Activité 3 : Institutionnaliser le savoir
Cette activité reposera sur une tâche « d’écoute de cours ». L’enseignant exposera la formulation institutionnelle du concept de pont tout en organisant sa confrontation avec les formulations finales élaborées par la classe. Le but est de favoriser la compréhension de la formulation institutionnelle. Une trace écrite à compléter facilitera la prise de notes. Les compléments pourront être des éléments de la trace tableau.
Les concepts de solution technique et fonction de service seront abordés uniquement en tant qu’étiquette d’attributs du concept de pont.
Activité 4 : Evaluer le niveau de compréhension du savoir
Cette activité s’appuiera sur une tâche de diagnostic et de détection d’erreurs. Les élèves seront confrontés à des photos de ponts mais aussi d’autres types ouvrages d’art. La plupart des cas étudiés poseront des difficultés d’identification ou de caractérisation (par exemple, le pont de Tancarville ou encore le viaduc de Garabit). L’enseignant évaluera leur capacité à reconnaître un pont et à le caractériser en utilisant des éléments de la trace écrite ou de la trace tableau.
Phase « donner du sens à la nouvelle acquisition »
Il s’agit d’inviter les élèves à utiliser leur nouvelle acquisition pour mieux comprendre le monde, construit par l’homme, qui les entoure.

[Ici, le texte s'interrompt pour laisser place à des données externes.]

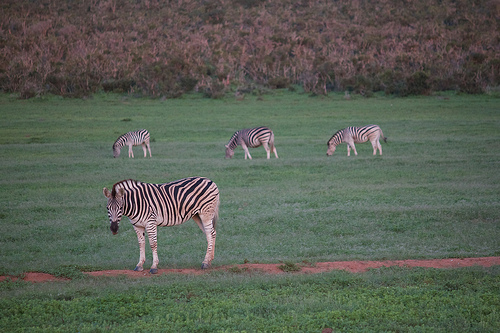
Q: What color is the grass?
A: Green.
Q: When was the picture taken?
A: Daytime.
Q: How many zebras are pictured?
A: 4.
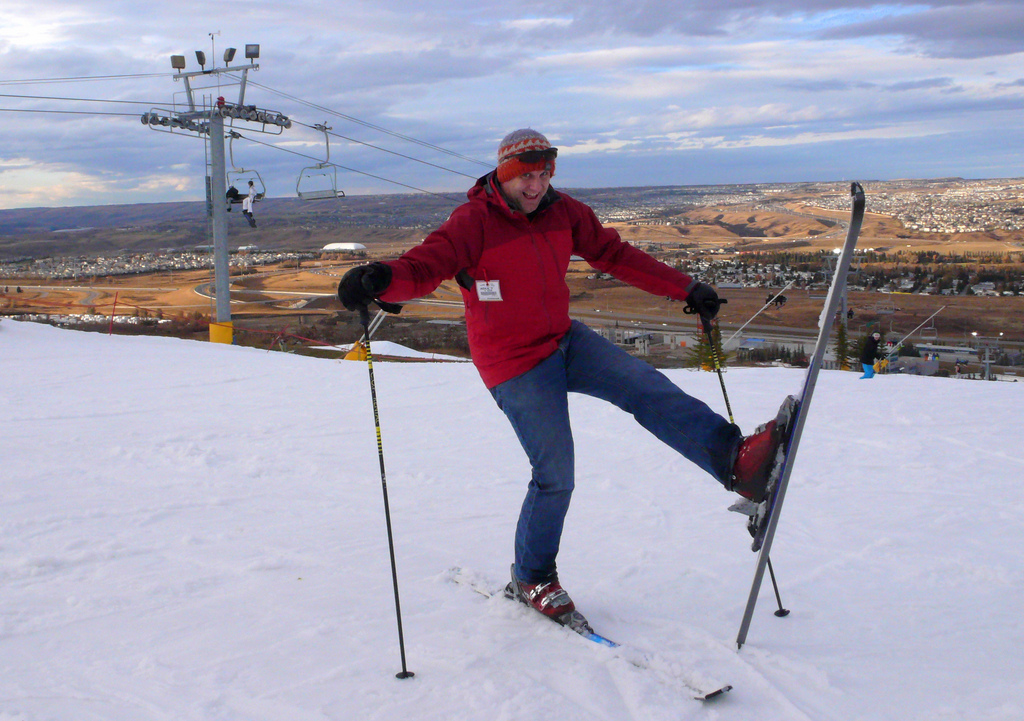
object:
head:
[496, 128, 554, 213]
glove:
[339, 261, 393, 312]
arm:
[570, 199, 699, 303]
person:
[243, 181, 259, 218]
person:
[855, 332, 882, 379]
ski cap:
[498, 126, 556, 181]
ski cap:
[871, 331, 880, 338]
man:
[337, 129, 802, 620]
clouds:
[0, 0, 1024, 209]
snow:
[0, 317, 1024, 721]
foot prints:
[361, 180, 865, 679]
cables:
[0, 31, 498, 206]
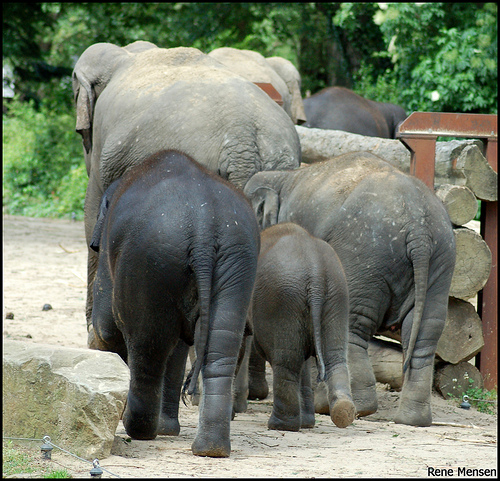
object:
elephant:
[88, 148, 261, 457]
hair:
[128, 147, 217, 188]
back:
[129, 172, 250, 220]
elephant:
[231, 222, 356, 431]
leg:
[321, 318, 356, 428]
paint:
[336, 169, 384, 188]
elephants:
[242, 150, 457, 427]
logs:
[433, 361, 484, 400]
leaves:
[106, 8, 208, 43]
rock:
[0, 342, 133, 462]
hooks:
[40, 436, 54, 462]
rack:
[394, 111, 498, 406]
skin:
[186, 108, 261, 134]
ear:
[70, 70, 95, 155]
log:
[435, 139, 500, 225]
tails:
[187, 230, 218, 395]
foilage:
[379, 23, 467, 88]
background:
[0, 0, 500, 63]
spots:
[167, 170, 171, 172]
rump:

On proposera une tâche de production (et résolution de problème) en co-‐élaboration: « Elaborer un exposé de présentation des ponts de sa ville (ou de la ville voisine) », à l’aide d’un diaporama, et travailler ainsi d’autres objectifs du programme.
Afin de rendre opérationnel le plan d’action, il reste à préciser les actions concrètes (des différents acteurs), leur résultat et leur conditions d’exécution. Ce travail nécessite d’organiser les tâches et de définir des ressources à utiliser et de les élaborer (cf. Partie 4 de l’exemple).